To read plenty about the technicalities of this hike, here are some fun sites: Trail Mutt; Yellowstone Park; and a blog we found written by another hiker mom.

On the eve of my birthday, I couldn't have picked a better way to celebrate than hiking in the mountains surrounded by flowers, trees, and the sound of birds chirping. It really was poetic. In fact, in addition to spending some of my hiking time (I had 11 hours!) praying for my husband and children, I also brought to mind some Robert Frost poetry. It was marvelous. Also, I had a hard time believing it wasn't all a dream. How crazy to be hiking so far from my usual setting - in July! - and come across snow! We even hiked through it a couple times. Here you can see our first close-up sighting of it as well as our first tiny stream crossing.
If you follow any of the links I recommended above, you'd see that this hike is "not recommended for beginners." By the time we traversed a million meadows, many uphill climbs, trillions of rocks, including a loooooong pile of scree - I was exhausted. During the last mile, I forced down a peanut butter Power Bar that Stacy offered and I would compare this leg of the hike to transition in labor. I wanted to quit but couldn't - I was driven on by the need to finish. Making it to the top of Table Mountain was the equivalent of holding the baby in my hands. I have to admit that my steps were VERY slow and I felt miserable a few times. It is entirely possible that I got Rachel to take this photo of me just so I could stop. But we were getting really close here!
A view of the goal:

If you say, "That looks like a breeze!" I will kill you. This picture doesn't do justice to it's difficulty. In fact, as I look at this, I think it appears that you could walk right up whistling a tune and picking at your fingernails. To lend some perspective, we probably had a good mile to go at this point and there is scrambling involved to reach the summit. Peeking out on the left side is none other than The Grand Teton - all 13,770 feet of it.
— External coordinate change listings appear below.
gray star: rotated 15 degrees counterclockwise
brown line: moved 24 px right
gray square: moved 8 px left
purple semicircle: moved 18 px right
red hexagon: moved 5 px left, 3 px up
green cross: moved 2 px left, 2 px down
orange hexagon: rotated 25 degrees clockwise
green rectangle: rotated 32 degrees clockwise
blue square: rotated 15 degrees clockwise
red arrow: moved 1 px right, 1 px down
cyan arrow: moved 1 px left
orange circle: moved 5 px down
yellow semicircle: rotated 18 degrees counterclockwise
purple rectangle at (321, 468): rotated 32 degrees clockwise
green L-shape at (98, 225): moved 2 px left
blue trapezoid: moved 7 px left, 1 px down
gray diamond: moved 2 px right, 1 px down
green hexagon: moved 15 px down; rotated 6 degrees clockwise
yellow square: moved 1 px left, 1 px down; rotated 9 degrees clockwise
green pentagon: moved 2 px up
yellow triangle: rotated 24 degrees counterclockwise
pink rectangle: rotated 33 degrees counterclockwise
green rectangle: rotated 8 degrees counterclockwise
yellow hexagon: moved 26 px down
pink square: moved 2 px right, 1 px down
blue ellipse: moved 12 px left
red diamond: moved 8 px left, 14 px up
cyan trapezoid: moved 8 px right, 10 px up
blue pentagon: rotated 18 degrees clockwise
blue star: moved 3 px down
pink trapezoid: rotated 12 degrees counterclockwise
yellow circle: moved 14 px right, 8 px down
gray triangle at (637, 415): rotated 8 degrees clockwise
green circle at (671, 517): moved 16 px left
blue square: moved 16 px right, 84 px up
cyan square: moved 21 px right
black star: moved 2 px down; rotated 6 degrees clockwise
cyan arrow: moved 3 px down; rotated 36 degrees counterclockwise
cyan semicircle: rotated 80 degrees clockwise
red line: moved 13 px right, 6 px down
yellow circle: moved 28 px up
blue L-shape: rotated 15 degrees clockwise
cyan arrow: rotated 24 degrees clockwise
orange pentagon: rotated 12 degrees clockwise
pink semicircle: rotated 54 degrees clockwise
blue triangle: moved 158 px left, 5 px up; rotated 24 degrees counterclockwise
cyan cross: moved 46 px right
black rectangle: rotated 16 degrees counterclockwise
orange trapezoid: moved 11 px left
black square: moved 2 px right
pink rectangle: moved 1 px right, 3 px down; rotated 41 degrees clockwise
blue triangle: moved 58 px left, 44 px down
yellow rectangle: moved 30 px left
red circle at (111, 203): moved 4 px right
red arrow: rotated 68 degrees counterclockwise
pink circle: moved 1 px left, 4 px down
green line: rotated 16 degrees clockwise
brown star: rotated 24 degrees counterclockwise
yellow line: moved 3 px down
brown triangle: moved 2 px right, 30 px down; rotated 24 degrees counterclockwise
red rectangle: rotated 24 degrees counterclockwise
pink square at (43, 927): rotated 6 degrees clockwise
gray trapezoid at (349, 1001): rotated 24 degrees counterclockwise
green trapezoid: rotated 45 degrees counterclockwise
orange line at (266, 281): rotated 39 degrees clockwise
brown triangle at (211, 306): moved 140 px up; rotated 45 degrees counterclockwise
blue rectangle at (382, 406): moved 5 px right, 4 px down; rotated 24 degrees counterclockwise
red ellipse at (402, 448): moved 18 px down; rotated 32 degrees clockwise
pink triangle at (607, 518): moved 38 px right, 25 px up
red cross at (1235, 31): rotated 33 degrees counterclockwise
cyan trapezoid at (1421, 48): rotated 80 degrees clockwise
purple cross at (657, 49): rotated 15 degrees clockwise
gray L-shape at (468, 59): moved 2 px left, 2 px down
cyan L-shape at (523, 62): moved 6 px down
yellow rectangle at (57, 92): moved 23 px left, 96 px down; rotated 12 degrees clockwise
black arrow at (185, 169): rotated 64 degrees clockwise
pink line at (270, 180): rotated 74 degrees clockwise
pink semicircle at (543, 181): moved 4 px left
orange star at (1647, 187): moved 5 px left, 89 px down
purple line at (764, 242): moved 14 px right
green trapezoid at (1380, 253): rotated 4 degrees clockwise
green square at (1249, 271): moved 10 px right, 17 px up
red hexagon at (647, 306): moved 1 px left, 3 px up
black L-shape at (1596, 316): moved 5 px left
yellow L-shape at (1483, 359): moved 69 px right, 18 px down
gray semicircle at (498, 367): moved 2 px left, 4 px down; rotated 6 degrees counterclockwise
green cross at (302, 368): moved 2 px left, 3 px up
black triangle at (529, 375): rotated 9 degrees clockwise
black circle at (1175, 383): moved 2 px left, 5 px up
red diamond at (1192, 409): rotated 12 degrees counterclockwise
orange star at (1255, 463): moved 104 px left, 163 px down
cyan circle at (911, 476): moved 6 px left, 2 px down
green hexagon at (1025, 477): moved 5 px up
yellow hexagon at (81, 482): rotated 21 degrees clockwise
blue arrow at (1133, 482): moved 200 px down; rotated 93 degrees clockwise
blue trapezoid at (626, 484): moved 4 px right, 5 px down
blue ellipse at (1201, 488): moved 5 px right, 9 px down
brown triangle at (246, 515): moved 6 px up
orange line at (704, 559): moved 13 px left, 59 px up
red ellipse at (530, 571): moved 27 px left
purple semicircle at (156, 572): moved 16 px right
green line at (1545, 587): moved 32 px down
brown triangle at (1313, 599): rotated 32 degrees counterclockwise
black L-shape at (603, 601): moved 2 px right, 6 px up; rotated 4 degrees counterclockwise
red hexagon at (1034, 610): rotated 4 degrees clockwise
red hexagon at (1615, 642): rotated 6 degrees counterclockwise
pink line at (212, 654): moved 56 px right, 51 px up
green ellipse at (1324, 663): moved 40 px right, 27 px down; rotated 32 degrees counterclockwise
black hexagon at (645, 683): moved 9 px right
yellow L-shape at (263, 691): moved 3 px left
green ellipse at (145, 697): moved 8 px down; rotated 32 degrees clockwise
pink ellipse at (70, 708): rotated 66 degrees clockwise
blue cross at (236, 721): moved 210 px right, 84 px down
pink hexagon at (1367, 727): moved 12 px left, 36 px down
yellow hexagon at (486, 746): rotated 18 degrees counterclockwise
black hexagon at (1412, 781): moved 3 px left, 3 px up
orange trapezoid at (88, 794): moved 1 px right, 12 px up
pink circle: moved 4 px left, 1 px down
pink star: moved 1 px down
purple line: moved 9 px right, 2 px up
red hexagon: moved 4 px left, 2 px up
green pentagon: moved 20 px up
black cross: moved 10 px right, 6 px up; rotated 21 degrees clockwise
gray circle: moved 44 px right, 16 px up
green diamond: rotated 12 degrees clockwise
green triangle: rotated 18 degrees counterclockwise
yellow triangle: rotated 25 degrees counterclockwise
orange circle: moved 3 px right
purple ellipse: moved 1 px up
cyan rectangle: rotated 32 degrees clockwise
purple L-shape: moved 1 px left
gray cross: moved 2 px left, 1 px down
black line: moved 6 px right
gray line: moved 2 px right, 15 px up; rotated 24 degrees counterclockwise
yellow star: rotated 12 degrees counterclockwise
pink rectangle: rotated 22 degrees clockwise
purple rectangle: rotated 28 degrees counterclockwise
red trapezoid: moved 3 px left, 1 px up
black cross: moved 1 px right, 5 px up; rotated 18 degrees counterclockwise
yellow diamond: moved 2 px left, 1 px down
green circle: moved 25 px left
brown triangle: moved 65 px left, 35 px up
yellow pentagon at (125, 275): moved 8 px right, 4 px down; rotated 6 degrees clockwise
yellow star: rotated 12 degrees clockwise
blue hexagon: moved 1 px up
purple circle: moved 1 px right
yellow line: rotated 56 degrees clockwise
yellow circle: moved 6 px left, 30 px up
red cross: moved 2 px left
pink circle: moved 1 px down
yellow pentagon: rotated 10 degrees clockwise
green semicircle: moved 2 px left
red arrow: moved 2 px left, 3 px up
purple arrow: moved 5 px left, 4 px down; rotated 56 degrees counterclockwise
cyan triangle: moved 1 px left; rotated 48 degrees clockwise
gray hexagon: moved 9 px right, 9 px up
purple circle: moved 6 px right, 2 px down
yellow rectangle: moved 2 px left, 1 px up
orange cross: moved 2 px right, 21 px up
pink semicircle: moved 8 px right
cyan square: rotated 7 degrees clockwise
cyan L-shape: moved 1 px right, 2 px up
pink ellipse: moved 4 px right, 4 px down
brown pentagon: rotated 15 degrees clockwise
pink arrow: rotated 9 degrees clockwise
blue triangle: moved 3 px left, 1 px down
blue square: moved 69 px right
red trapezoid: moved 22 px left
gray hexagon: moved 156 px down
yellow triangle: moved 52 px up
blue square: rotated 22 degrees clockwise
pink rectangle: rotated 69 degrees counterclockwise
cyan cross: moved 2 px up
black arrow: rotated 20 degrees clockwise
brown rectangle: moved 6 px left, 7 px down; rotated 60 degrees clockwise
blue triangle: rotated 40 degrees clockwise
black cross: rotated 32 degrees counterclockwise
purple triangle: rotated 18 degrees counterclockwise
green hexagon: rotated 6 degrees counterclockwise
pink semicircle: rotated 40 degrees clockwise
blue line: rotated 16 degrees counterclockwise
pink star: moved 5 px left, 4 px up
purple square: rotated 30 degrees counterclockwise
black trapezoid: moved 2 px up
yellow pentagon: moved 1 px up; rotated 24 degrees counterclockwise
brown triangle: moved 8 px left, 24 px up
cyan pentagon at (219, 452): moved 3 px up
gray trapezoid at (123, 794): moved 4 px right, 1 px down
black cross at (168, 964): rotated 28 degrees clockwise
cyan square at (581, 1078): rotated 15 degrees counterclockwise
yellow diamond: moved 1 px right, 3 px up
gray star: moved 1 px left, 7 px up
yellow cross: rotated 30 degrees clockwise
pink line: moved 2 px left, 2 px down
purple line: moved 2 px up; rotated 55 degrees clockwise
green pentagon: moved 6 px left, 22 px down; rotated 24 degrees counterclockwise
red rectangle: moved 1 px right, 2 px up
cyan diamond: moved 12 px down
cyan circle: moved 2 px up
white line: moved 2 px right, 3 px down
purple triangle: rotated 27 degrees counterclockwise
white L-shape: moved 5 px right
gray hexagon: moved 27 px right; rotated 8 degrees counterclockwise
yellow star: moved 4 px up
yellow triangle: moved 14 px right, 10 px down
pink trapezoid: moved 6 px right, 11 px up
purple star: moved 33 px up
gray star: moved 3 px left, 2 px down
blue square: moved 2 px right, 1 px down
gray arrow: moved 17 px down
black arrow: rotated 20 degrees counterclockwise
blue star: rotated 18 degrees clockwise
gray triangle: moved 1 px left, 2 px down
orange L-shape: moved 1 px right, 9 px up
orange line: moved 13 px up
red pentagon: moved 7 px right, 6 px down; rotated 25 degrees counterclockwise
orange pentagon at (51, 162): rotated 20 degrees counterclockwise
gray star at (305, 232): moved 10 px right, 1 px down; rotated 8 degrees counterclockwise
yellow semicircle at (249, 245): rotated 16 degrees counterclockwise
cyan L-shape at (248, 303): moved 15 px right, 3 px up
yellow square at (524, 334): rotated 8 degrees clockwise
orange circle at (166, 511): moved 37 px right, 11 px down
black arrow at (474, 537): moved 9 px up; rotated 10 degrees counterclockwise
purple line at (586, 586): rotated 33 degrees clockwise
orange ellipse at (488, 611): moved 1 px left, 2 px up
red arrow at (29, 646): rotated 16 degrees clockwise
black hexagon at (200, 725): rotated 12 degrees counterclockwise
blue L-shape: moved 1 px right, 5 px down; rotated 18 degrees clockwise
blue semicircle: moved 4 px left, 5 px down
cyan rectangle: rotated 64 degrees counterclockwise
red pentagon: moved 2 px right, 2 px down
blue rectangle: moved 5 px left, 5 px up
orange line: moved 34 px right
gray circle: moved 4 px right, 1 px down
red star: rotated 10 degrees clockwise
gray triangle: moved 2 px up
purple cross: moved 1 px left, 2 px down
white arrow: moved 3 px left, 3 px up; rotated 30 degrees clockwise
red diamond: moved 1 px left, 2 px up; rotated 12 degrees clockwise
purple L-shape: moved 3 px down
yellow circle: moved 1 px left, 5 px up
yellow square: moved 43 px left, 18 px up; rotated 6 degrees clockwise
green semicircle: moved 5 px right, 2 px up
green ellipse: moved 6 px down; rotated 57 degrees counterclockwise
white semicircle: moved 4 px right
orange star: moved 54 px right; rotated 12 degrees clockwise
We reached the top just five hours after our start. My feet were cramping and I felt the elation I've only felt two other times: upon successful completion of four natural childbirth and three half-marathons. Some shots from the top:
It was mightily incredible. We sat up there for an hour and ate our lunch and shooed away a rock chuck. I wanted to relish the scenery for as long as possible, but I also wanted to quell the anxiety that crept into my chest and gut by beginning the downhill that I feared. Here is what I was facing:
That was taken from the top and the trail is visible zig-zagging away toward a fork we would eventually take to descend the Huckleberry trail. Thank God. I think the loose rock and constant slope of The Face would have torn apart my nerves and my knees on the return. Huckleberry held more lovely views, numerous river crossings, four over logs, one with shoes off, pants rolled up, and icy water cooling our toes. Huckleberry was two additional miles compared to The Face - and though it was downhill, it took us the same five hours we'd spent going up.
I had many philosophical, analytical moments, most of which I'm sparing you. I spent a lot of time considering why I'm so fearful. Why did it seem as if those other girls pranced down the hill like sure-footed mountain goats, while I tiptoed with caution? I was afraid to disturb the mountain lest it hurl me off its side and into the valley below. Kevin says I just need more experience. I'm all for it. And like I told Rachel as we strolled a path through Indian Paintbrush, Bluebells, Columbine, Monkshood, Huckleberry, and Stinging Nettle - after this hike, nothing is going to seem very difficult for a long, long time.